Your goal ▸ Wherever "none" appears in the records below, copy the line that holds it.

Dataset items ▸
□ □ □ □ □

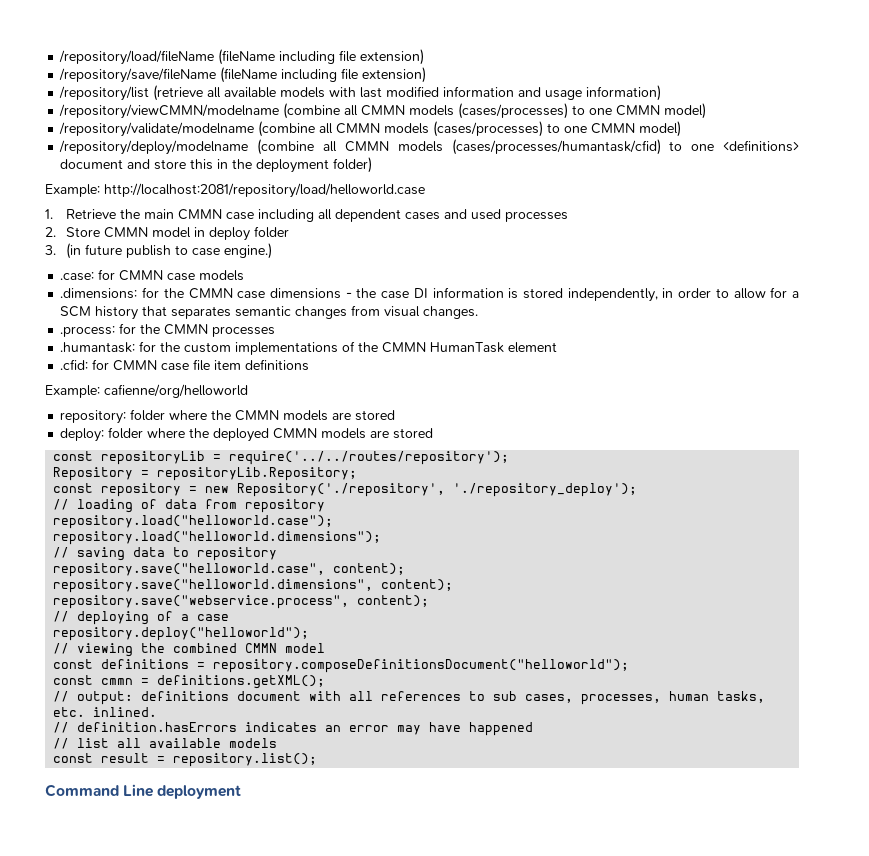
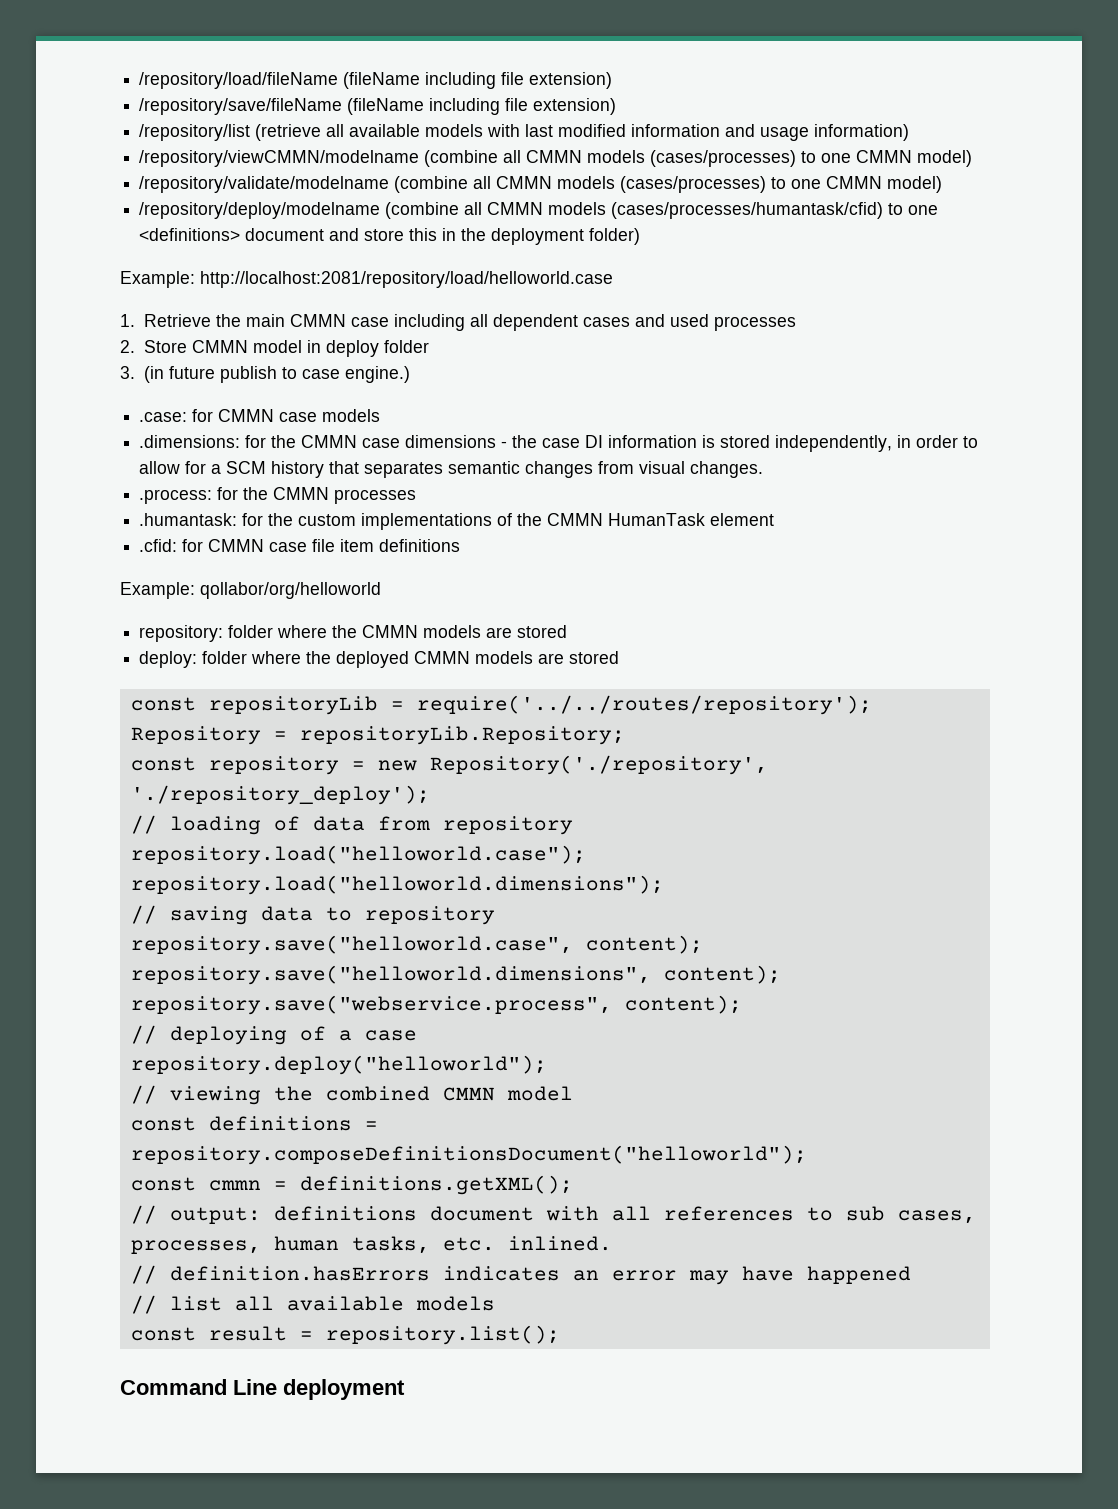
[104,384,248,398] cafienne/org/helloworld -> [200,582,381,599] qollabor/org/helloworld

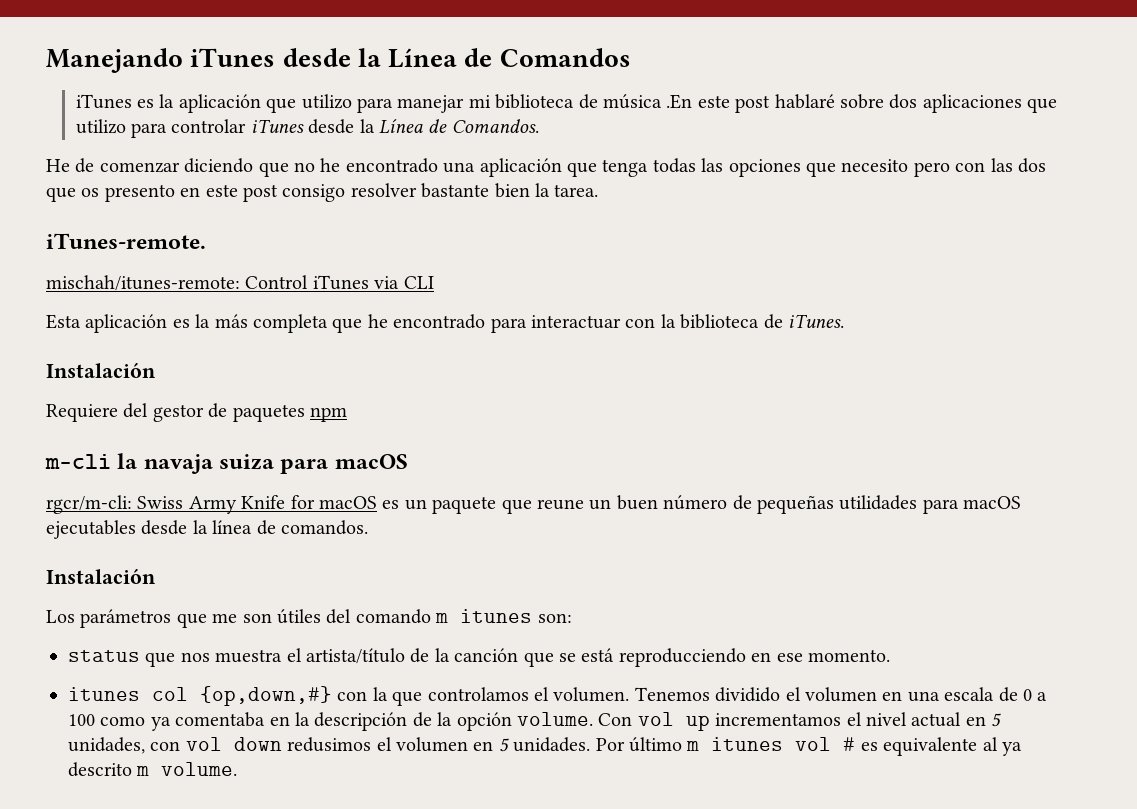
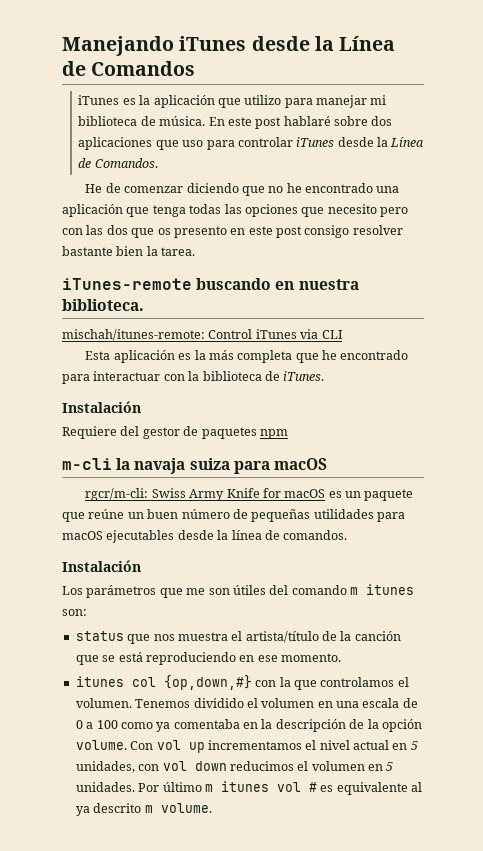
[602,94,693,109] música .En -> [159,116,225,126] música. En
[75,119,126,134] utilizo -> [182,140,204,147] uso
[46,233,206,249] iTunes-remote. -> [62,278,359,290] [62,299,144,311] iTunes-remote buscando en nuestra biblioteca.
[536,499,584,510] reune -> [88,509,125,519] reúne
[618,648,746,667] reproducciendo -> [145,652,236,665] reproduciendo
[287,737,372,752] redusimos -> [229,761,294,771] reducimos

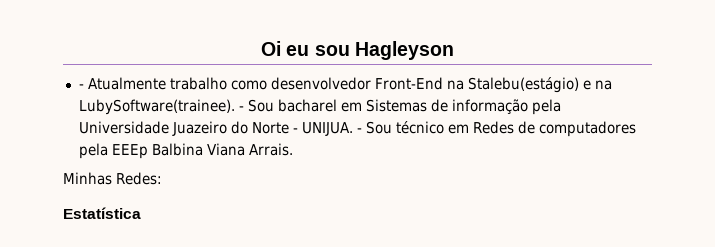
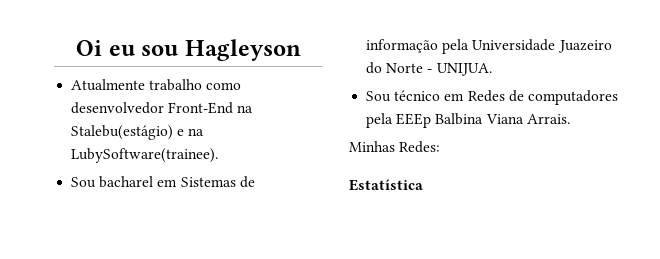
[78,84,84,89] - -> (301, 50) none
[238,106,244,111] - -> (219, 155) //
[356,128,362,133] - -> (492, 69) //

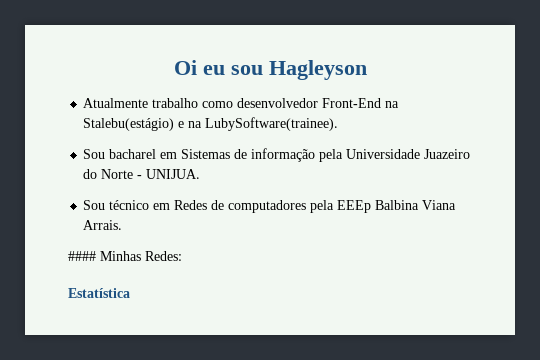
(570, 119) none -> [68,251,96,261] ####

□ □ □ □ □

Answer section ▸
[78,84,84,89] - -> (301, 50) none
(570, 119) none -> [68,251,96,261] ####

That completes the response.